Given text:
BEGIN

# Tripple Tail Pattern



## JOHNNY QUEST (Mar 6, 2006)

flatfish charlie of www.twistedcritters.com tied me up some new tt shrimp on a 2 o/t hook and i am very impressed. here is a pic . i will be field testing them tomorrow and give the results. thanks charlie [you da man]


----------



## EchoDuck Jr. (Jul 16, 2004)

i was actually trying to find a pattern i could hook up with em on. they didnt seem to like my shrimp flies..


----------



## jabx1962 (Nov 9, 2004)

GULFCOASTRODS.NET said:


> flatfish charlie of www.twistedcritters.com tied me up some new tt shrimp on a 2 o/t hook and i am very impressed. here is a pic . i will be field testing them tomorrow and give the results. thanks charlie [you da man]


If we see any....there will be some pics to post.

Looking forward to hunting Tripletail tommorow.

END

Directions:
Pick up the forum thread about tripletail fly patterns after its last post and continue it.

Raw data:

BEGIN

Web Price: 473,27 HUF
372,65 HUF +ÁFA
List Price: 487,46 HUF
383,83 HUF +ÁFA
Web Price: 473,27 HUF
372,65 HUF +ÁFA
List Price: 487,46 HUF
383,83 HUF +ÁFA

END

Exercise result:
----------



## JOHNNY QUEST (Mar 6, 2006)

jabx1962 said:


> If we see any....there will be some pics to post.
> 
> Looking forward to hunting Tripletail tommorow.


jeff i am wound up tighter than a rubber powered airplane. will probally have to take a sleepin pill to get some rest. lookin forward to hanging out and the adventure.


----------



## Bayoufly (Feb 14, 2006)

#2 and #4 Pink/white and chartreuse/white clousers have been doing great for Tripletail in LA. Also try throwing a clear sink tip.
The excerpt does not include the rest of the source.